Aldi's story begins in 1946, when brothers Theo and Karl Albrecht returned from the war and took over their mother's grocery store in Hesse, Germany
An end was given to one of Germany's and the business world's longest-running family disputes, as the heirs of Theo Albrecht, who made Aldi a supermarket empire, reached an agreement to reorganize the Aldi Nord group.
In the new entity, according to Bloomberg, the families of Theo's son, Theo Jr., and his late brother, Berthold Albrecht, will have equal shares.
The settlement aims to end a feud that has brought an otherwise highly secretive billionaire family not only into courtrooms, but also into the pages of newspapers, where Theo Jr. attacked his brother's widow, Babette Albrecht, for her lavish lifestyle and how much she spends on art and antique cars.
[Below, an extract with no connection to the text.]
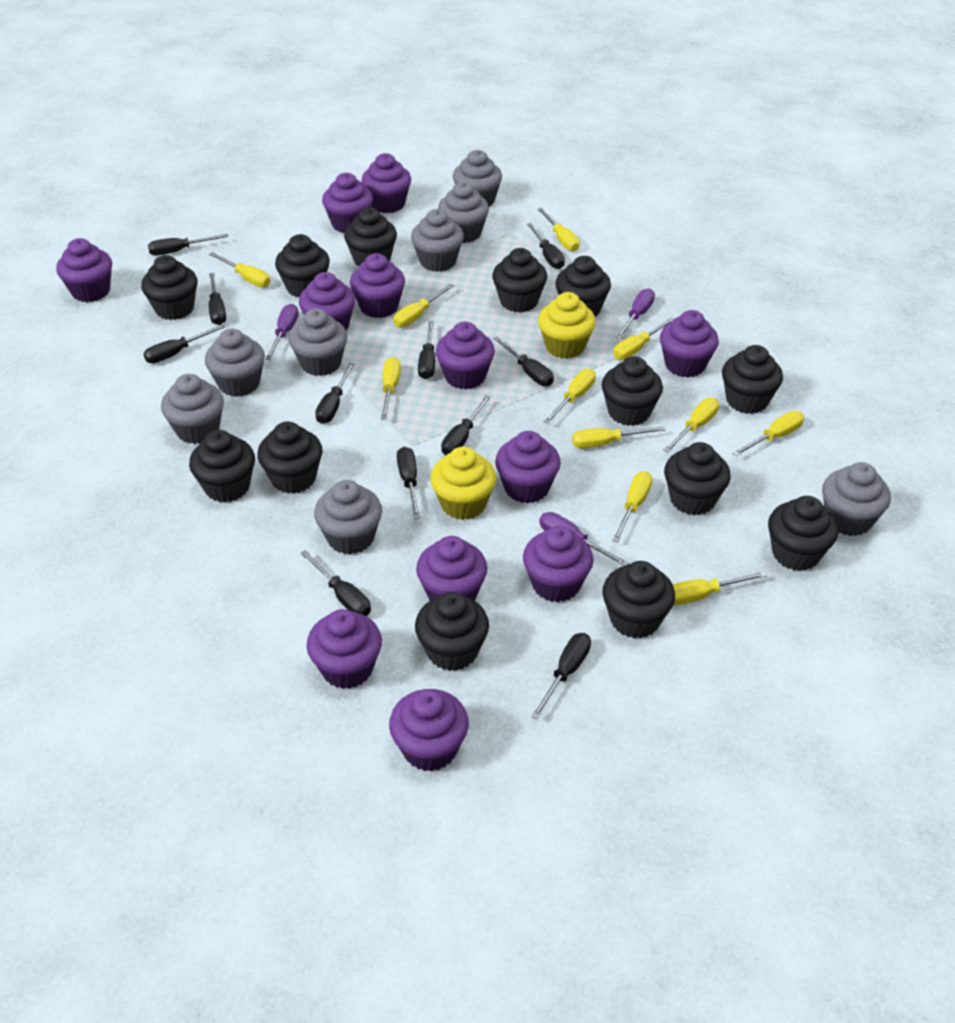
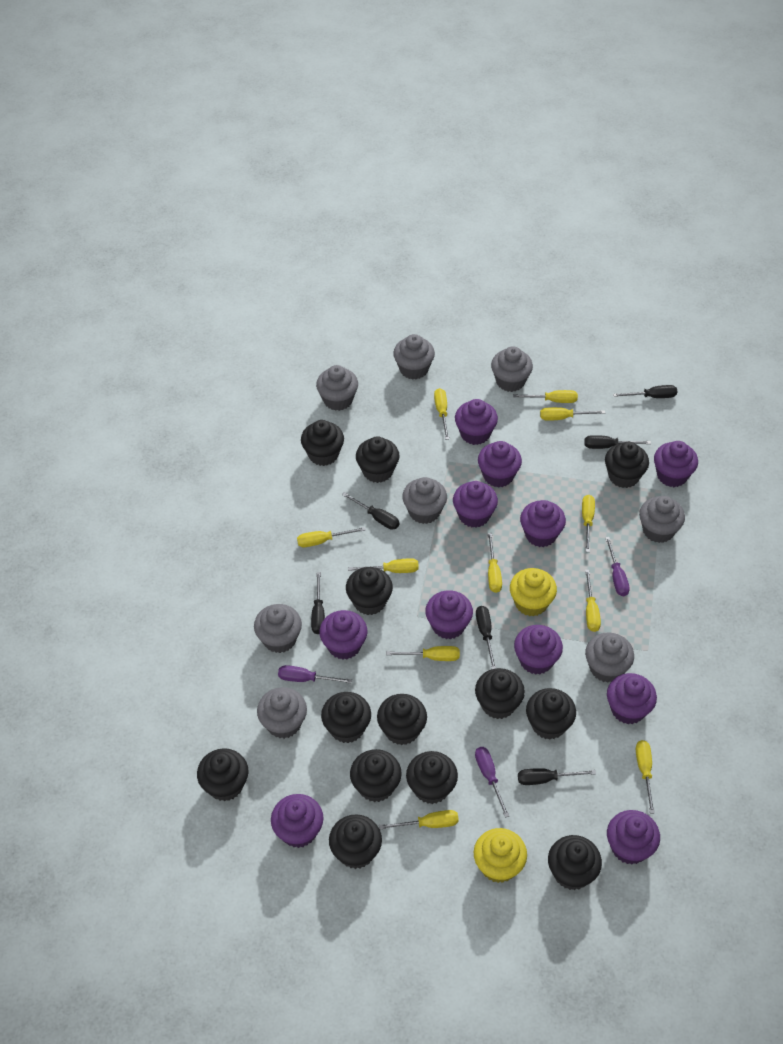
black screwdriver: [144,324,225,363] [148,234,228,256] [209,273,226,325] [300,550,371,616] [315,363,354,424] [397,447,420,519] [418,321,435,379] [441,395,491,455] [493,337,554,386] [527,223,565,269] [531,633,591,719] = 11 -> [311,572,325,634] [342,492,399,530] [476,606,496,669] [518,768,596,785] [584,435,651,449] [613,385,677,398] = 6
purple cupcake: [56,238,112,302] [299,272,355,331] [307,609,382,689] [322,173,373,233] [350,253,405,318] [362,153,411,213] [389,689,469,771] [416,536,487,601] [436,321,495,389] [495,431,561,504] [523,526,594,602] [660,310,719,377] = 12 -> [271,794,324,848] [319,610,367,660] [425,590,473,639] [453,481,498,528] [455,399,498,445] [478,441,522,488] [514,625,563,675] [520,500,566,547] [607,673,657,724] [607,810,660,864] [654,441,698,487] = 11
Aldi Nord, which is controlled by three trusts, is the northern arm of the discount supermarket chain that was created when two brothers, Theo and Karl Albrecht, took over their parents' grocer after World War II. The two brothers split in 1960 when they clashed over whether their shops should sell cigarettes. The result was that they drew a line in Germany, creating Aldi Nord and Aldi Sued.
The two arms of this family empire today operate more than 10,000 stores in Germany and other markets. Theo's family also controls Trader Joe's, which it acquired in 1979.
The family is now worth about $18 billion through its stakes in Aldi Nord and Trader Joe's, making it one of the most financially powerful dynasties on the planet, according to the Bloomberg Billionaires Index.
How they made stingy a business model
Aldi's story begins in 1946, when brothers Theo and Karl Albrecht returned from the war and took over their mother's grocery store in Hesse, Germany. The slogan “the best quality at the lowest price” defined the business model they would follow and essentially created the discount supermarket market. Very quickly, Aldi (named after the first letters of the words Albrecht and Discount) turned into a chain and gradually conquered the world.
If Teo and Karl were known for anything, it's for their solitary and austere lives. They never made public statements and their photos were rare. The family lived out of the limelight, in fortress-like residences overlooking the Ruhr Valley. And according to legend, the two brothers had bought a secluded island in the North Sea, where they played golf, collected old typewriters and grew orchids.
For this secrecy, they had a very good reason, since in 1971 Theo was kidnapped. After he was abducted, his captors asked to see his ID to make sure it was the right person, since his appearance was unknown to everyone. Ultimately, the businessman was held hostage for 17 days and was only released after he negotiated and paid a ransom of 7 million marks. The kidnappers were caught, but the family managed to recover only half of the money they had given them. So Albrecht tried to convince the authorities that the remaining ransom should be recognized as a deductible corporate expense.
The Albrechts were proverbially “steward”, and this spirit of oligarchy characterizes Aldi to this day. Theo wore poorly tailored suits and preferred to eat plain. He turned off the lights in the rooms to save electricity and only bought new pencils when they got so small that he could no longer write.
Like that, in the early stages of Aldi's expansion. , its stores had no shelves, but no telephones either. Store managers had to use the nearest phone booth to do their jobs. This spartan style survives to this day at Aldi, where products are stacked in their boxes without the slightest attempt at decoration. For retail experts, this is nothing more than a marketing trick, which indirectly conveys to consumers the message that “if the store looks poor, then the prices must be really low”.
The result , however, is that Aldi revolutionized German retail and more.